§ Stored items from a collection:
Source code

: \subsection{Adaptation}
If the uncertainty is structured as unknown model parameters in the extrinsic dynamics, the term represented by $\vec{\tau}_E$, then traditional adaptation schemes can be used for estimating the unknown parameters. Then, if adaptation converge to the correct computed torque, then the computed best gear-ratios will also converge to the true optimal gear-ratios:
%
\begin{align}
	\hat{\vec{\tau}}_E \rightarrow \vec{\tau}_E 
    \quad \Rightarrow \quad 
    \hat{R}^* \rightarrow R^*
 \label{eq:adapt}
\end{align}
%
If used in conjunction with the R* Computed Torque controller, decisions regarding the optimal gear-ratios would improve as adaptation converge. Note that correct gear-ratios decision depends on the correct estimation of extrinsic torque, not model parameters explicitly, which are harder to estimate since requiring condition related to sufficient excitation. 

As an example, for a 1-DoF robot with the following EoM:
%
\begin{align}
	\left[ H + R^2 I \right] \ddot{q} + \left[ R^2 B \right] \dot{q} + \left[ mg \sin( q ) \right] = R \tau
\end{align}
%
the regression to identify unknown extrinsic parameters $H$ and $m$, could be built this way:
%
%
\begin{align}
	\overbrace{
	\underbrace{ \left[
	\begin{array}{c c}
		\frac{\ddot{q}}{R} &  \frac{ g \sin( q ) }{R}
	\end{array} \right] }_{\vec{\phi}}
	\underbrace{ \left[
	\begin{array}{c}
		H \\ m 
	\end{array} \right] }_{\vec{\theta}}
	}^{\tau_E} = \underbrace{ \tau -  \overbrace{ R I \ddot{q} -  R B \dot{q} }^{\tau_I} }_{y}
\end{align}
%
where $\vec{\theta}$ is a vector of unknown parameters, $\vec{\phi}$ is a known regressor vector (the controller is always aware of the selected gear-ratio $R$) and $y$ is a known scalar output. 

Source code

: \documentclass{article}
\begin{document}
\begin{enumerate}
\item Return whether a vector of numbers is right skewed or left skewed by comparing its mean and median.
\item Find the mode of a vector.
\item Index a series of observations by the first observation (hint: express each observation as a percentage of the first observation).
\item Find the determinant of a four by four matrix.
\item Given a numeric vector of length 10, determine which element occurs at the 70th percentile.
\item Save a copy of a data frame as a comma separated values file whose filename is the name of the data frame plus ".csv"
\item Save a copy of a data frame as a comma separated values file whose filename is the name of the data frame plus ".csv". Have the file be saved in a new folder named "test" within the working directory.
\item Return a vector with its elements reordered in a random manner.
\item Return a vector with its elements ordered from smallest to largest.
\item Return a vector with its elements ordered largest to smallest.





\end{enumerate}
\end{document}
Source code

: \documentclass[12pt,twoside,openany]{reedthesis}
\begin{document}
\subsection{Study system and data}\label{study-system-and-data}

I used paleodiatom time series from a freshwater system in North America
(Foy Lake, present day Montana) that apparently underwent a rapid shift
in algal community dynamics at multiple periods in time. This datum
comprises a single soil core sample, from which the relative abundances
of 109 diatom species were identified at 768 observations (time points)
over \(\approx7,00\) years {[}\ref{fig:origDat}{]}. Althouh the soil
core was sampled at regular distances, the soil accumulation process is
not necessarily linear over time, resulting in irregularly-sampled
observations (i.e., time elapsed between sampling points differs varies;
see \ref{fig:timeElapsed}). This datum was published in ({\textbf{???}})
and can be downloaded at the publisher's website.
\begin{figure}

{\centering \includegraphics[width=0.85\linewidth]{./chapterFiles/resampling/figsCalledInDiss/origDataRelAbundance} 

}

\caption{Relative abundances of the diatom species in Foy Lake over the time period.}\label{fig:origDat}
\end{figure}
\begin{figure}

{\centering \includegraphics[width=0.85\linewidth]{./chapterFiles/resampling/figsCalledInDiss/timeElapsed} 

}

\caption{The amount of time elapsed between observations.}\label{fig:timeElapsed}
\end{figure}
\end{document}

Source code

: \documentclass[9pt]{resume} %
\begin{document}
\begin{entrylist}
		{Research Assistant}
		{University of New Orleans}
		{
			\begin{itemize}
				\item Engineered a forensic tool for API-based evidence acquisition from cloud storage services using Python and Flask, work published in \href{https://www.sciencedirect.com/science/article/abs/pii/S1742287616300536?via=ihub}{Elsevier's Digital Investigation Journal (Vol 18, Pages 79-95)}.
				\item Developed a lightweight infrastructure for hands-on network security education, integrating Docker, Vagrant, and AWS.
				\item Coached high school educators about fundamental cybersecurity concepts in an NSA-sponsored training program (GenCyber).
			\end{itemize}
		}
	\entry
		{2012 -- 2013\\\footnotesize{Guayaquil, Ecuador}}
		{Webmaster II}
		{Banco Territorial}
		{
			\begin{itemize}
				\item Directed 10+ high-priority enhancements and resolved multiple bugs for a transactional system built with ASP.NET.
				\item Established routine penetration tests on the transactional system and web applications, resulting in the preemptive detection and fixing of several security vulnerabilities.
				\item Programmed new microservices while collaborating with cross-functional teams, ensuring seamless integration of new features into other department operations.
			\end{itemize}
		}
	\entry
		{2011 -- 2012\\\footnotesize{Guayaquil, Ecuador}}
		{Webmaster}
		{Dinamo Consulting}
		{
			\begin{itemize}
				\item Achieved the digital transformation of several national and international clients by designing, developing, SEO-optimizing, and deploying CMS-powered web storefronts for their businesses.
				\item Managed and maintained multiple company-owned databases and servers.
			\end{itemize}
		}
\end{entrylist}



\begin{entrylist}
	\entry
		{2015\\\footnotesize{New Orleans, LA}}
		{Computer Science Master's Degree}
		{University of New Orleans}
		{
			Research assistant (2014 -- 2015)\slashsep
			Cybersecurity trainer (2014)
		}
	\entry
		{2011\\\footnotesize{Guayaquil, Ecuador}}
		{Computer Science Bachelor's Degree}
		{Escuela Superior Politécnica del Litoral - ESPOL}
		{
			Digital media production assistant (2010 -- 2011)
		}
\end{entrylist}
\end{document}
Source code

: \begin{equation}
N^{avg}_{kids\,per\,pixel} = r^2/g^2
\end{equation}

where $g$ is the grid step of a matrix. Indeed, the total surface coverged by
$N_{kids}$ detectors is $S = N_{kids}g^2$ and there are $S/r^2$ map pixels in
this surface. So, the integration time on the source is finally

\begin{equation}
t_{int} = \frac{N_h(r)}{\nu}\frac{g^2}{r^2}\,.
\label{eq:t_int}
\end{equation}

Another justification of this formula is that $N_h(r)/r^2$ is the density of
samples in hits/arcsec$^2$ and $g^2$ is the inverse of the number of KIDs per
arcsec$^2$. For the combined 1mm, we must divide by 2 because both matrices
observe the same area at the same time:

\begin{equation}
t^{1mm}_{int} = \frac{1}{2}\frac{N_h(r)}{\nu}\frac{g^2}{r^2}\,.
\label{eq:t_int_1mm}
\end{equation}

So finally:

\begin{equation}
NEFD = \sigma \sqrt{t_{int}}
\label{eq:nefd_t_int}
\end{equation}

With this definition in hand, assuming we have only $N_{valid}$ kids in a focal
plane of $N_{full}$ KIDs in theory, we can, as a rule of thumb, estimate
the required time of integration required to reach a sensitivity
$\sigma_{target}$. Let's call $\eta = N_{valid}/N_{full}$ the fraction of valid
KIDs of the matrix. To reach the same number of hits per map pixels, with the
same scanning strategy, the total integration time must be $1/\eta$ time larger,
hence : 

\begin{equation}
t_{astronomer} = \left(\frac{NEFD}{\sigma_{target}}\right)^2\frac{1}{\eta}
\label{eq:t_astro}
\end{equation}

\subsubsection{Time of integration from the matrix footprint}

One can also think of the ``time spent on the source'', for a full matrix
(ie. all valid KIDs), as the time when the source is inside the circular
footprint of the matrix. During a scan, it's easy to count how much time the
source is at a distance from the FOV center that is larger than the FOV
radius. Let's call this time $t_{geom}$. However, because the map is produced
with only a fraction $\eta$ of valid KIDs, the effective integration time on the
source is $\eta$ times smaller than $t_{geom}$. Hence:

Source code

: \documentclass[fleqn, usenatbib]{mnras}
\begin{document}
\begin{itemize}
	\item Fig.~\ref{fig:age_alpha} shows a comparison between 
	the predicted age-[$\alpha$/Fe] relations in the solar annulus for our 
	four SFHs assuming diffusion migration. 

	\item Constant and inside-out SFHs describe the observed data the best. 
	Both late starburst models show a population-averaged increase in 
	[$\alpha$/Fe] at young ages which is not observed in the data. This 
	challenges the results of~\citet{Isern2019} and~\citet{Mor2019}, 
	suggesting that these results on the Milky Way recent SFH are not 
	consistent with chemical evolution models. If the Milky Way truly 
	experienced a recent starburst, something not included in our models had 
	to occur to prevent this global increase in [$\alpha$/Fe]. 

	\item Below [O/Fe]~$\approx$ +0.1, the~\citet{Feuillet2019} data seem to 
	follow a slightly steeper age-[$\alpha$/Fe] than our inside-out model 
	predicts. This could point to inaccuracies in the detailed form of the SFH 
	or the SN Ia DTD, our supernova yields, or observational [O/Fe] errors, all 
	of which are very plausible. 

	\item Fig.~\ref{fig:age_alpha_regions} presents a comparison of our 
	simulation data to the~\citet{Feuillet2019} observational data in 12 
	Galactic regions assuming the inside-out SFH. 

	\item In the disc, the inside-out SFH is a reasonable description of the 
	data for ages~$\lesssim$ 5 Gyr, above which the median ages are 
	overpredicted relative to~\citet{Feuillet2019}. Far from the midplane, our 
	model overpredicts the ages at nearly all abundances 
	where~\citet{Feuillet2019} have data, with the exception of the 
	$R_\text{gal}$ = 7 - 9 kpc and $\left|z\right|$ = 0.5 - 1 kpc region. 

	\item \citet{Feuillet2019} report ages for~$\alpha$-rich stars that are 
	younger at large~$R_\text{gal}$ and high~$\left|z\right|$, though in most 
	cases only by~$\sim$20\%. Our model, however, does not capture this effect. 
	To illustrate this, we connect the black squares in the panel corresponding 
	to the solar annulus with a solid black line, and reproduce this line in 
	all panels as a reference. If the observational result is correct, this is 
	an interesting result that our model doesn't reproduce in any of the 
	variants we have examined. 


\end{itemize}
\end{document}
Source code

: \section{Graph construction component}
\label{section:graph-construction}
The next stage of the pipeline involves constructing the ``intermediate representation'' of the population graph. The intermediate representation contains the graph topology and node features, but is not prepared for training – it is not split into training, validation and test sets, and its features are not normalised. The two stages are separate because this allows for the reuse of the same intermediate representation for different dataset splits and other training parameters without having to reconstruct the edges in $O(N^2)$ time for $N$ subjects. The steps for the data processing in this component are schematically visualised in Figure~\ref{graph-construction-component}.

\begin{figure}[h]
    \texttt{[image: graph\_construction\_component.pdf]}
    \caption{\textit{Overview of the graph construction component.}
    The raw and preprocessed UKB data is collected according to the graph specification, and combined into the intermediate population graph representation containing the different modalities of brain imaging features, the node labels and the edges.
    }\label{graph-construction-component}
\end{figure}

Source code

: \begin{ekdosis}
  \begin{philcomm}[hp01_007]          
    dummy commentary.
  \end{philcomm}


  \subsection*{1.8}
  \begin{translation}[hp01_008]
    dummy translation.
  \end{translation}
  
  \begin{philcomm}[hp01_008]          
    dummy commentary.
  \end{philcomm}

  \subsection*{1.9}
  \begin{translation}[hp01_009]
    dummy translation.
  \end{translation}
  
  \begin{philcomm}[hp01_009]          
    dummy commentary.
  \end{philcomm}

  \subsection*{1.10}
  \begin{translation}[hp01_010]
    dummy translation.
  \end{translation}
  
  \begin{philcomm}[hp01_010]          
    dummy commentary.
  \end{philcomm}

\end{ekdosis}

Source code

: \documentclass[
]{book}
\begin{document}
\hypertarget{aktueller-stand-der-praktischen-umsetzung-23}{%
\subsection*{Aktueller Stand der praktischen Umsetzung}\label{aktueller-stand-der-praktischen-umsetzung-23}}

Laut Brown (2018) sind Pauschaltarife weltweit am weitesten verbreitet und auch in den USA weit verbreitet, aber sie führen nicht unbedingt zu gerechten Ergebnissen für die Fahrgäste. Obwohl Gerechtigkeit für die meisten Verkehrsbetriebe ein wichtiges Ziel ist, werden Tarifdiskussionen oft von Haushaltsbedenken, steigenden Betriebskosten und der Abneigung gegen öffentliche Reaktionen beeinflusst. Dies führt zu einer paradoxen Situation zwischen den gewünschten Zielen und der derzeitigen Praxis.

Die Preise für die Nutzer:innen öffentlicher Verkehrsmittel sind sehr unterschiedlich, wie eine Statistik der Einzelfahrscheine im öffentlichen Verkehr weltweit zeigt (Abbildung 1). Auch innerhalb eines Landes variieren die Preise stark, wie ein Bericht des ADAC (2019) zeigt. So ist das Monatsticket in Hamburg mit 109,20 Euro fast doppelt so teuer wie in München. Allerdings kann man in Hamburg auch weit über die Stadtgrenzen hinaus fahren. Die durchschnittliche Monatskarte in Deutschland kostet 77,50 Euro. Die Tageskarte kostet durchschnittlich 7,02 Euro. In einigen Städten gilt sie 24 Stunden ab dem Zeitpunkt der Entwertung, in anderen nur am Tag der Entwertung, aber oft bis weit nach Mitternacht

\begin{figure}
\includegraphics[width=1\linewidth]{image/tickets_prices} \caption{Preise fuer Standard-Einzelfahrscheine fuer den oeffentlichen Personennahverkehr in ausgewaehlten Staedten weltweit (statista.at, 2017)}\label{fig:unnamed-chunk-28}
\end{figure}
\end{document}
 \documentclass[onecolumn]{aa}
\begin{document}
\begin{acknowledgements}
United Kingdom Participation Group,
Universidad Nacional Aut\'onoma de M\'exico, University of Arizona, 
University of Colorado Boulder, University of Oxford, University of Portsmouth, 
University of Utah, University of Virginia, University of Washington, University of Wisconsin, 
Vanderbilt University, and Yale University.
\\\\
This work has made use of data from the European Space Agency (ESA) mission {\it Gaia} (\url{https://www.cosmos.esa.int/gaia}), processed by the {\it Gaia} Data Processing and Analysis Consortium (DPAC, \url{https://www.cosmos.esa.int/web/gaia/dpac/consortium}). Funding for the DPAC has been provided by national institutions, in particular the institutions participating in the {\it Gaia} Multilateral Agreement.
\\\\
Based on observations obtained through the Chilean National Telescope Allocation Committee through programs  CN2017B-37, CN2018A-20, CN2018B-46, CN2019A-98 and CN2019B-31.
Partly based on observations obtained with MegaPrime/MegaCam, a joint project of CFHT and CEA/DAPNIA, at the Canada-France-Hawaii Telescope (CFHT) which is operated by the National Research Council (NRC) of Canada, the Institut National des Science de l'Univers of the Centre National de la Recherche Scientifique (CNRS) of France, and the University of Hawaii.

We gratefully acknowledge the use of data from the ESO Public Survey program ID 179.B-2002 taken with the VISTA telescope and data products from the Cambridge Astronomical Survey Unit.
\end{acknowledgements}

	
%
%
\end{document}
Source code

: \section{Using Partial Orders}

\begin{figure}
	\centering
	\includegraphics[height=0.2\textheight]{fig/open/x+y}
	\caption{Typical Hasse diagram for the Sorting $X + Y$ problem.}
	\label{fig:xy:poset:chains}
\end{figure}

§ Problem details: The answer should be a single number: the count of lines in the records that hold the string "system".

§ Reply: 4